### What you should do
Copy out, word for word, everything from the very first line down through the line that contains "vektorom kybernetických útokov.", including both ends.

### Dataset records
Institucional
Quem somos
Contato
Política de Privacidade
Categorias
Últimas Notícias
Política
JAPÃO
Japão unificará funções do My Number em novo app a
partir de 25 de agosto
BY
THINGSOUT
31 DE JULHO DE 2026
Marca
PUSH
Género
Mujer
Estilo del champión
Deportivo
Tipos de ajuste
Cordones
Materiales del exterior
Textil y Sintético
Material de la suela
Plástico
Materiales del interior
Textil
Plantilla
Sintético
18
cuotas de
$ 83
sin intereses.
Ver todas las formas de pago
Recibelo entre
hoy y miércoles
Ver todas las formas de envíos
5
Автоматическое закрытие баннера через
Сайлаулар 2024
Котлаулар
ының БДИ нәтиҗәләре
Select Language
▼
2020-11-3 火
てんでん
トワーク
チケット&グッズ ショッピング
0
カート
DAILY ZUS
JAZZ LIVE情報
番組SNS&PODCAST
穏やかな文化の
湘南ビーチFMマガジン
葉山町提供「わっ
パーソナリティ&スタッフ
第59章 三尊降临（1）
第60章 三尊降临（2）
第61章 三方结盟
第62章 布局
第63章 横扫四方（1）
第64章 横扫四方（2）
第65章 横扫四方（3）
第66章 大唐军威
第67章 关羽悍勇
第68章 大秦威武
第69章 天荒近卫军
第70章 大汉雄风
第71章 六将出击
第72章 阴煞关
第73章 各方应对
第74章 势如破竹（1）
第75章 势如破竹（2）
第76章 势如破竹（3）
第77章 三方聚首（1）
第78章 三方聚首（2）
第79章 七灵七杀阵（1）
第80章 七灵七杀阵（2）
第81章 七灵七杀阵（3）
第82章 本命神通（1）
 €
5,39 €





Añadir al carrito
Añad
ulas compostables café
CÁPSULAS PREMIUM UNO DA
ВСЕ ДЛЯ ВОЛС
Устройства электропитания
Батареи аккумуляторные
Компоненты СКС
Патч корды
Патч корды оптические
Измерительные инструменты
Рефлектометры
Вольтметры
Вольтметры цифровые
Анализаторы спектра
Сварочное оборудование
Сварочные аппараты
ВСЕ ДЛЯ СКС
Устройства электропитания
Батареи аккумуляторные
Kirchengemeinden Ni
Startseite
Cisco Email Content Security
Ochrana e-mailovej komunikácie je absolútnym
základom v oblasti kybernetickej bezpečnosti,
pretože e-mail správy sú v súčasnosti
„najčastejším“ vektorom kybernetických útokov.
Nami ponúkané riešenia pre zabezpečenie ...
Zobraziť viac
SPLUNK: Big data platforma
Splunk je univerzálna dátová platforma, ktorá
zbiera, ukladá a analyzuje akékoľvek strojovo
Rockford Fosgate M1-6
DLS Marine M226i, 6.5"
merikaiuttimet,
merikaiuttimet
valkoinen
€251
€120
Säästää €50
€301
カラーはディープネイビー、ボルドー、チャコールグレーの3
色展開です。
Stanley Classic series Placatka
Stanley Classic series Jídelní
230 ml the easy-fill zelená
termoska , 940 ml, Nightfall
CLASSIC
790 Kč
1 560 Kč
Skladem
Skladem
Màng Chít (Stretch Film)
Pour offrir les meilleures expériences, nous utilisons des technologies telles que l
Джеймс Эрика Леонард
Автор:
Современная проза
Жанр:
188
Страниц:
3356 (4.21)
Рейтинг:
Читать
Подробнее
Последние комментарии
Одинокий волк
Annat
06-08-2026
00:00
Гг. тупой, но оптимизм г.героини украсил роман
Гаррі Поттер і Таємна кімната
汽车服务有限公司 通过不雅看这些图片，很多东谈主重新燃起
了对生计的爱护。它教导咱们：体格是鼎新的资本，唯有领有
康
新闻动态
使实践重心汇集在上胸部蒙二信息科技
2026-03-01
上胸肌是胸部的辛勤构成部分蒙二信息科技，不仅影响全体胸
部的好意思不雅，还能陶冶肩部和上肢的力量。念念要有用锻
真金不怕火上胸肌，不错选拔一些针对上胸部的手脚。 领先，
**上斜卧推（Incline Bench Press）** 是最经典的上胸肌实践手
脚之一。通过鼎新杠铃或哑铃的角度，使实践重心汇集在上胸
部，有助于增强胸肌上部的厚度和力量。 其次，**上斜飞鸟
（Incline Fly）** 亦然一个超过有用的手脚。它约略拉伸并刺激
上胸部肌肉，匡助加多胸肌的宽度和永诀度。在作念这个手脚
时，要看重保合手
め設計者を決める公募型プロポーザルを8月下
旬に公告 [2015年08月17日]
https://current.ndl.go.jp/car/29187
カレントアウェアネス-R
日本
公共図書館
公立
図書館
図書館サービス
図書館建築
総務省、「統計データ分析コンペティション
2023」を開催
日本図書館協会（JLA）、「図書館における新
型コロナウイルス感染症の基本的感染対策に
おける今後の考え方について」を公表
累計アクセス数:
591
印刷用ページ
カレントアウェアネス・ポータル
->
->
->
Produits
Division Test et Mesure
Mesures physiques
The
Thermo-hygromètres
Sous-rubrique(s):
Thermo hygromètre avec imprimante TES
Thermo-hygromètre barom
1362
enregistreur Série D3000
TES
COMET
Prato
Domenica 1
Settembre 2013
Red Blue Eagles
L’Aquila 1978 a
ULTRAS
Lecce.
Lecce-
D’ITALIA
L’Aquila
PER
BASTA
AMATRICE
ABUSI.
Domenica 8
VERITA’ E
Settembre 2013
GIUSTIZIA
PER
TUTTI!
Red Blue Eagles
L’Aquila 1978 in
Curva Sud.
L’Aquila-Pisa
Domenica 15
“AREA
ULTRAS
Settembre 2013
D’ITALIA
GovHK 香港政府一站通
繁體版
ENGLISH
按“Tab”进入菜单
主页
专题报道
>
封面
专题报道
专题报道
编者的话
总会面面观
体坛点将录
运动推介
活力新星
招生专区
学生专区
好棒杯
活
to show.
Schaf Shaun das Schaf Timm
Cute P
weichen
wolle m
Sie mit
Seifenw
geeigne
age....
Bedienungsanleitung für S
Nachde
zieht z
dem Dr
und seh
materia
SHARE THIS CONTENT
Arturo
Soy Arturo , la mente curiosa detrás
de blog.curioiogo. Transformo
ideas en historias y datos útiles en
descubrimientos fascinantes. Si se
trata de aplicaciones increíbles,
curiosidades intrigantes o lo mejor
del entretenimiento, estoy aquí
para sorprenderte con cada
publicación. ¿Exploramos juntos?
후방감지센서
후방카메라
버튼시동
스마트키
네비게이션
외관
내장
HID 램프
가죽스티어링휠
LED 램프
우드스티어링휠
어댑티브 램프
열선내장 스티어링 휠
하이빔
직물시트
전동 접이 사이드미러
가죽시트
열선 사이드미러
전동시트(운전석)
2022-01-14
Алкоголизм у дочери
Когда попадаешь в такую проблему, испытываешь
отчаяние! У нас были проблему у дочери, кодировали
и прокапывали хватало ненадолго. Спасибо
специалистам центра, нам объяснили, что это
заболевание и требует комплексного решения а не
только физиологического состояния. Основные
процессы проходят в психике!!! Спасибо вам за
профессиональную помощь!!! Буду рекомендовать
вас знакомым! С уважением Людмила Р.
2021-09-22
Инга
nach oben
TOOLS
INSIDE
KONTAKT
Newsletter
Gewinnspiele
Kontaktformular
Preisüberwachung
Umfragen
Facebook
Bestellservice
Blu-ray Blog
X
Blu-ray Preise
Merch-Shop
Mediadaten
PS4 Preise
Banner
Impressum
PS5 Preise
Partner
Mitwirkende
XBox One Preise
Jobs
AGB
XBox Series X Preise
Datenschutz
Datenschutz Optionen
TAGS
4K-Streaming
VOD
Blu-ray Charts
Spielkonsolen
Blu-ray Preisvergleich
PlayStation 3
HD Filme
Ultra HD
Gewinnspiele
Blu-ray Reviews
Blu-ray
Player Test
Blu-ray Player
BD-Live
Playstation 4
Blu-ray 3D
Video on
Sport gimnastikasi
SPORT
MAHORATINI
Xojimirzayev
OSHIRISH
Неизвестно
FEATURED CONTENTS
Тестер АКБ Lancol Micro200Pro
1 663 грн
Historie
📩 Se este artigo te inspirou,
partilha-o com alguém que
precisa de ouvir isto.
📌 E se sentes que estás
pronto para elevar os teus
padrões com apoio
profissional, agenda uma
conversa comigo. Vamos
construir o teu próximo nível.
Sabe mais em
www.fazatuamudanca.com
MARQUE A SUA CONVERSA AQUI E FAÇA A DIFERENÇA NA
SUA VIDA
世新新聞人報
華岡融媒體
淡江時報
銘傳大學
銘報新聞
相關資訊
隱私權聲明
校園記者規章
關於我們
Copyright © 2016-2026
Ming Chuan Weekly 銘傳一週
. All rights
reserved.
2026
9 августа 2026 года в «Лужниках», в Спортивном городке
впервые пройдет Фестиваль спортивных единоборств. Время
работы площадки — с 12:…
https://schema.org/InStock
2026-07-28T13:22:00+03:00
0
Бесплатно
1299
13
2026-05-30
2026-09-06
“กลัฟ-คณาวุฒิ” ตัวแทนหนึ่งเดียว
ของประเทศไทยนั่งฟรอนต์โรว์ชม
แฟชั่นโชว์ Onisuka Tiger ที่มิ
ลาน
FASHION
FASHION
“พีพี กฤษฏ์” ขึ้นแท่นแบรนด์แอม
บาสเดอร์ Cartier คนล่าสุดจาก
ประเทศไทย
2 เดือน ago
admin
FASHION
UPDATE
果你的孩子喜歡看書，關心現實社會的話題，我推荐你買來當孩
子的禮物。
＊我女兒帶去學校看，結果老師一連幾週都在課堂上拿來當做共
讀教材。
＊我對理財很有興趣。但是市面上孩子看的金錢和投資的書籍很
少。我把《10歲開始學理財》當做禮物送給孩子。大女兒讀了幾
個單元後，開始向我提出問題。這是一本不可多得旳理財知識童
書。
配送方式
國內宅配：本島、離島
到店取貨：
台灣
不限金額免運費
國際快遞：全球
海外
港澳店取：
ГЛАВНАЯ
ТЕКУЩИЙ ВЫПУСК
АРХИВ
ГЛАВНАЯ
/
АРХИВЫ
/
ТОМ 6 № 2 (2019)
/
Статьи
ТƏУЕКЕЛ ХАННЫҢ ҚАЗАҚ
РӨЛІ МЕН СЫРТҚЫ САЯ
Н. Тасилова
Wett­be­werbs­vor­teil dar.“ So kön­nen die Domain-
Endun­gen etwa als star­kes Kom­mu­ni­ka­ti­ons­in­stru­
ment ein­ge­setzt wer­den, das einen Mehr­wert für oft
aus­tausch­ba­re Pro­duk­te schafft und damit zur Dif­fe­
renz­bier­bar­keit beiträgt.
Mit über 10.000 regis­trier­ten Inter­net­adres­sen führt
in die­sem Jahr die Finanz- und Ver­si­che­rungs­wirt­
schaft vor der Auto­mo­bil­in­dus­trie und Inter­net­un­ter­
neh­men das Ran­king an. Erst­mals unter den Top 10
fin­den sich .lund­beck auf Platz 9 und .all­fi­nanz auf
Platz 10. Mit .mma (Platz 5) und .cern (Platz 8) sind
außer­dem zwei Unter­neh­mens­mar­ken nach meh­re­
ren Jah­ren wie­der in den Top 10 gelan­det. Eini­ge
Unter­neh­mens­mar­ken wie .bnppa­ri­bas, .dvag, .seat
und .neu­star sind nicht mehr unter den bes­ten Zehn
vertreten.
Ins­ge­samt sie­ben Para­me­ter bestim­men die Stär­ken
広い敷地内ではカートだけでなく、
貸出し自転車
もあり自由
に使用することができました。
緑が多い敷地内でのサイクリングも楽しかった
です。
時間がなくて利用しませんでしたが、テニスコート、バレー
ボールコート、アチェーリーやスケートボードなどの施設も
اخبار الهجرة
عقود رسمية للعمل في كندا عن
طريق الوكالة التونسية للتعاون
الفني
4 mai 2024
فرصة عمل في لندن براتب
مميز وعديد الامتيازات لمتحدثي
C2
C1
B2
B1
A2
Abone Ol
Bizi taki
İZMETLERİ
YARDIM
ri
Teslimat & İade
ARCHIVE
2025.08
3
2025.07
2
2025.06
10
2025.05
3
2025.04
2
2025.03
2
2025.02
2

### Response to this task
Institucional
Quem somos
Contato
Política de Privacidade
Categorias
Últimas Notícias
Política
JAPÃO
Japão unificará funções do My Number em novo app a
partir de 25 de agosto
BY
THINGSOUT
31 DE JULHO DE 2026
Marca
PUSH
Género
Mujer
Estilo del champión
Deportivo
Tipos de ajuste
Cordones
Materiales del exterior
Textil y Sintético
Material de la suela
Plástico
Materiales del interior
Textil
Plantilla
Sintético
18
cuotas de
$ 83
sin intereses.
Ver todas las formas de pago
Recibelo entre
hoy y miércoles
Ver todas las formas de envíos
5
Автоматическое закрытие баннера через
Сайлаулар 2024
Котлаулар
ының БДИ нәтиҗәләре
Select Language
▼
2020-11-3 火
てんでん
トワーク
チケット&グッズ ショッピング
0
カート
DAILY ZUS
JAZZ LIVE情報
番組SNS&PODCAST
穏やかな文化の
湘南ビーチFMマガジン
葉山町提供「わっ
パーソナリティ&スタッフ
第59章 三尊降临（1）
第60章 三尊降临（2）
第61章 三方结盟
第62章 布局
第63章 横扫四方（1）
第64章 横扫四方（2）
第65章 横扫四方（3）
第66章 大唐军威
第67章 关羽悍勇
第68章 大秦威武
第69章 天荒近卫军
第70章 大汉雄风
第71章 六将出击
第72章 阴煞关
第73章 各方应对
第74章 势如破竹（1）
第75章 势如破竹（2）
第76章 势如破竹（3）
第77章 三方聚首（1）
第78章 三方聚首（2）
第79章 七灵七杀阵（1）
第80章 七灵七杀阵（2）
第81章 七灵七杀阵（3）
第82章 本命神通（1）
 €
5,39 €





Añadir al carrito
Añad
ulas compostables café
CÁPSULAS PREMIUM UNO DA
ВСЕ ДЛЯ ВОЛС
Устройства электропитания
Батареи аккумуляторные
Компоненты СКС
Патч корды
Патч корды оптические
Измерительные инструменты
Рефлектометры
Вольтметры
Вольтметры цифровые
Анализаторы спектра
Сварочное оборудование
Сварочные аппараты
ВСЕ ДЛЯ СКС
Устройства электропитания
Батареи аккумуляторные
Kirchengemeinden Ni
Startseite
Cisco Email Content Security
Ochrana e-mailovej komunikácie je absolútnym
základom v oblasti kybernetickej bezpečnosti,
pretože e-mail správy sú v súčasnosti
„najčastejším“ vektorom kybernetických útokov.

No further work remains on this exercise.